Unrecognized Single-Gender Social Organizations



Dear Harvard College Students,

Today President Faust and the Harvard Corporation announced its decision to affirm the existing 2016 Harvard College policy on unrecognized single-gender social organizations (USGSOs). I write to you now about our way forward.
The College will implement the 2016 policy beginning with the Class of 2021, consistent with the recommendations I accepted last March and with the information I sent to incoming freshmen this summer. The Office of Student Life (OSL) will oversee the implementation of this policy. As the OSL begins the process of implementation, they will be guided by President Faust’s letter, the Implementation Committee Report, and the College’s longstanding commitment to inclusion and belonging. The OSL will continue to work with the USGSOs that wish to align themselves with the College’s policies. As we move forward, I recognize that there will be many questions about the new policy.

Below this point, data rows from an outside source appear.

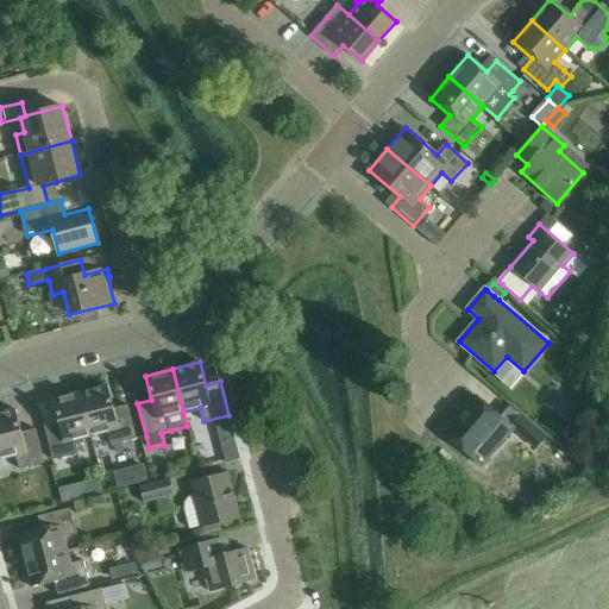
[(108,385),(81,393),(92,437),(108,432),(112,445),(137,439),(127,406),(114,409),(108,385)]
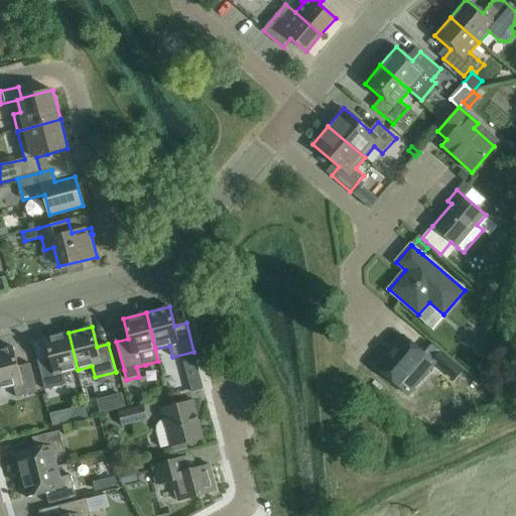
[(78,370),(69,333),(44,339),(49,359),(38,362),(45,390),(67,385),(63,373),(78,370)]
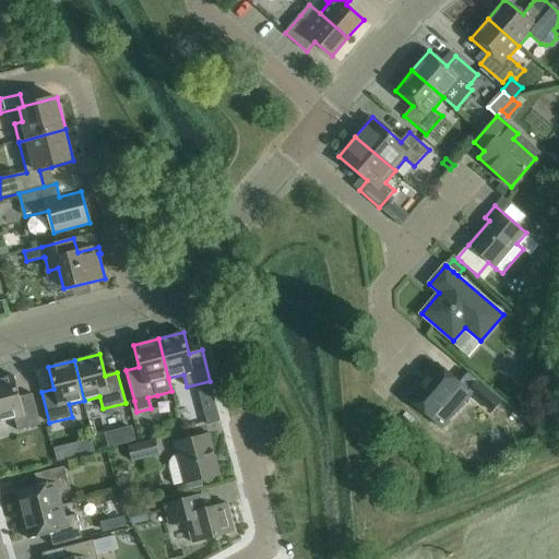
[(437,364),(407,397),(432,419),(442,427),(472,393),(462,385),(460,383),(437,364)]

Some questions will have clear answers, while others will not, yet we will work to answer these questions together over the coming months.
Because we are a diverse community, we will not always agree —on our priorities, on the right solutions to our problems, or even on what a Harvard education means and should be.  But we have much common ground. As applicants to Harvard, each of you inspired us with your plans to make a difference in the world and your hopes to inspire those around you. Each of you sought out this unique opportunity to learn from your peers who come from different backgrounds and from all over the world. Now, as Harvard students, you each play a part in helping Harvard College create this diverse, multi-generational, and inclusive community of learning. Our debates about how to create our community may be intense, but we must continue to see each other as fellow members of one community, with obligations to each other.  
Changes here at Harvard are occurring against the backdrop of so much division and anger in the United States. Those divisions will not be easily repaired, and the community we create here on campus matters more than ever. I hope when you leave Harvard you will be able to take with you the best parts of this community—how we work together, how we solve our problems, and how we ensure that all students have access to academic and social opportunities—and use them to effect positive change. In the meantime, I look forward to working with you to create a Harvard that we can measure not by our admissions rate or endowment, but by the values we embrace, what we create, and who we include.